Low-Risk Investments
Low-risk investments are ideal for individuals who want minimal or no volatility in their investment portfolio, such as retirees. These investments typically offer guaranteed returns and rely on fixed-income instruments. Examples include:
- Fixed Deposits (FDs): Offer stable and guaranteed returns with no market risk.
- Public Provident Fund (PPF): A government-backed investment option with a fixed interest rate and tax benefits.
- Money Market Funds: Short-term debt funds that aim to provide good returns while maintaining high liquidity.
- Municipal Bonds: Issued by municipal corporations to finance socio-economic development projects.
- Treasury Bills: Short-term government securities with maturities up to 365 days, considered very safe but with lower returns.
Medium-Risk Investments
Medium-risk investments offer higher returns but carry a moderate level of risk. They are suitable for investors seeking a balance between growth and stability. Examples include:
- Balanced Mutual Funds: Invest in a mix of equities and fixed-income securities, providing both capital appreciation and stability.
- Debt Funds: Mutual funds that invest in fixed-income securities like bonds, offering stable returns with low to medium risk.
- Dividend-Paying Stocks: Offer a steady income stream and are considered less risky than high-yield bonds.

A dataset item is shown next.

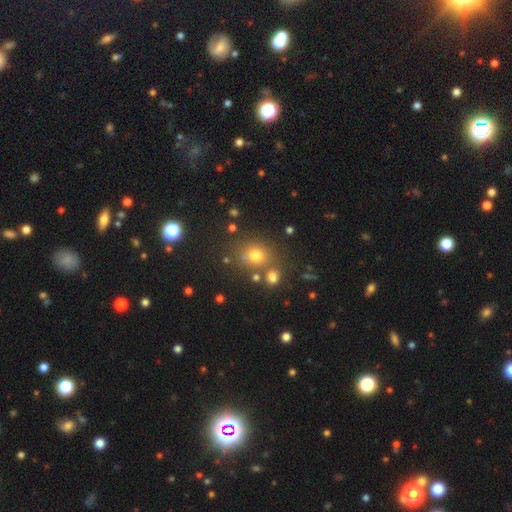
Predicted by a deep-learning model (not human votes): smooth 68%, star or artifact 22%, featured or disk 10%. Down the decision tree: how rounded — round (77%); merging — none (72%).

- Exchange-Traded Funds (ETFs): A basket of securities that trade on the stock market, providing diversification and ease of trading.
- Corporate Bonds: Issued by companies to raise capital, offering regular interest payments and the return of principal.
High-Risk Investments
High-risk investments do not guarantee returns but offer the potential for high returns. They are suitable for savvy investors who understand the market and are willing to take on greater risk. Examples include:
- Direct Equities: Equity shares of a company that provide legal ownership rights and the ability to influence company decisions.
- Equity Mutual Funds: Invest primarily in stocks, offering the potential for high returns but with higher risk.
- FOREX Trading/Foreign Exchange: Involves trading different currencies and profiting from exchange rate fluctuations.
- Hedge Funds: Unregistered private investment partnerships that invest in various markets, strategies, and instruments, often with higher risk and returns.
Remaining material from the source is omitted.